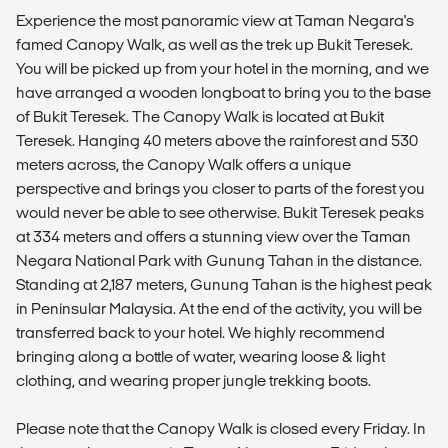
Experience the most panoramic view at Taman Negara's
famed Canopy Walk, as well as the trek up Bukit Teresek.
You will be picked up from your hotel in the morning, and we
have arranged a wooden longboat to bring you to the base
of Bukit Teresek. The Canopy Walk is located at Bukit
Teresek. Hanging 40 meters above the rainforest and 530
meters across, the Canopy Walk offers a unique
perspective and brings you closer to parts of the forest you
would never be able to see otherwise. Bukit Teresek peaks
at 334 meters and offers a stunning view over the Taman
Negara National Park with Gunung Tahan in the distance.
Standing at 2,187 meters, Gunung Tahan is the highest peak
in Peninsular Malaysia. At the end of the activity, you will be
transferred back to your hotel. We highly recommend
bringing along a bottle of water, wearing loose & light
clothing, and wearing proper jungle trekking boots.
Please note that the Canopy Walk is closed every Friday. In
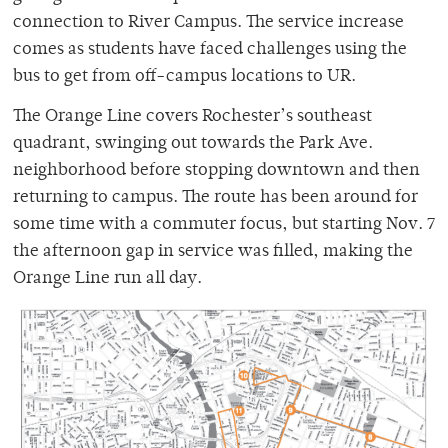
connection to River Campus. The service increase
comes as students have faced challenges using the
bus to get from off-campus locations to UR.
The Orange Line covers Rochester’s southeast
quadrant, swinging out towards the Park Ave.
neighborhood before stopping downtown and then
returning to campus. The route has been around for
some time with a commuter focus, but starting Nov. 7
the afternoon gap in service was filled, making the
Orange Line run all day.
**********
### WHAT TO DO
For each line above that includes "hotel", copy the line.

### THE ANSWER
You will be picked up from your hotel in the morning, and we
transferred back to your hotel. We highly recommend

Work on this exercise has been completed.